The latest threat to Bitcoin’s cryptography is quantum computing. A researcher called Giancarlo Lelli has now won a one Bitcoin prize for using quantum hardware to crack a small cryptographic key linked to the same family of mathematics that protects Bitcoin.
This sounds terrifying at first glance, as it threatens the future of billions worth of Bitcoin. However, it also needs careful handling, because the truth is more complicated than breaking Bitcoin’s encryption.
Researcher Makes Successful Attack On Elliptic Curve Cryptography
The event came from Project Eleven’s Q-Day Prize, which was awarded to independent researcher Giancarlo Lelli. Lelli used publicly available quantum hardware to break a 15-bit elliptic curve cryptography key, using a variant of Shor’s algorithm to derive a private key from a public one.
The previous public quantum attack record was a 6-bit cryptographic key in September 2025, which means Lelli’s 15-bit result extends the record by a factor of 512 in complexity.
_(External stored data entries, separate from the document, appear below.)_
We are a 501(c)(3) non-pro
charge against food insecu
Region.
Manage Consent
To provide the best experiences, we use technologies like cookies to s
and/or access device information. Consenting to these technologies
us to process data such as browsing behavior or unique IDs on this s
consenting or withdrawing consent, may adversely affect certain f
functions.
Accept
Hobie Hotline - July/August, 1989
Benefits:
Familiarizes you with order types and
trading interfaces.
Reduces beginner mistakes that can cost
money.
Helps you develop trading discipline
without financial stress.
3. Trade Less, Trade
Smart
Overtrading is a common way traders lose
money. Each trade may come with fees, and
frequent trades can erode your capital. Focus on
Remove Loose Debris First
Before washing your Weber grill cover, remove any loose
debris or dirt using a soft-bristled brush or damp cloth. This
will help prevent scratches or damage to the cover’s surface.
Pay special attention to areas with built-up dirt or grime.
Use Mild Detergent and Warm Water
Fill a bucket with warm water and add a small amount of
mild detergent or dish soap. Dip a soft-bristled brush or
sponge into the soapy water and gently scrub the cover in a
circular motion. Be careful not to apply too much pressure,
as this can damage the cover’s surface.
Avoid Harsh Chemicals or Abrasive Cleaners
Interestingly, the hardware involved was not a classified government system or a private supercomputer. Lelli ran the attack on a publicly accessible quantum device with about 70 qubits, completing it in only 45 minutes.
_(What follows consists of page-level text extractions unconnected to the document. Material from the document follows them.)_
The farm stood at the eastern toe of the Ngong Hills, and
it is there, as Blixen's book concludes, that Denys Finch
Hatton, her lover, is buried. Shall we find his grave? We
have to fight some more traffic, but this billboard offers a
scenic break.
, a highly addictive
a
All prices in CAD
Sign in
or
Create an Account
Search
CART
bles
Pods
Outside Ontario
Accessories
The implications tie directly into how BTC’s security model is structured. That matters because Bitcoin relies on the same elliptic curve cryptography that was broken.
According to Project Eleven, an estimated 6.9 million BTC valued at about $520 billion, are held in addresses where the public keys have already been revealed on-chain. This includes the roughly 1.1 million BTC attributed to Bitcoin creator Satoshi Nakamoto. Advances like these raise concerns about how soon such holdings could become vulnerable, bringing forward timelines to when they can be under threat from bad actors.
Is Bitcoin’s Encryption Broken?
A 512x jump in seven months is the kind of progress curve that tends to get people’s attention. Progress at that pace suggests the computational threshold required to challenge BTC may be very close. However, Bitcoin does not use 15-bit keys. Bitcoin’s real security operates at a 256-bit scale, which is vastly beyond what was broken in this experiment.
Project Eleven CEO Alex Pruden noted that “The resource requirements for this type of attack keep dropping, and the barrier to running it in practice is dropping with them.”
Still, theoretical resource estimates for a full 256-bit attack have fallen massively over the past year. Google’s April 2026 whitepaper put the requirement at under 500,000 physical qubits. A subsequent paper from Caltech and Oratomic brought that figure as low as 10,000 qubits in a neutral-atom architecture.
The quantum threat does not mean every Bitcoin wallet is equally vulnerable. The most discussed risk involves wallets whose public keys have already been exposed on-chain. Recent developments have given rise to the concept of “harvest now, decrypt later,” where bad actors are compiling public keys and waiting for future quantum computers to catch up.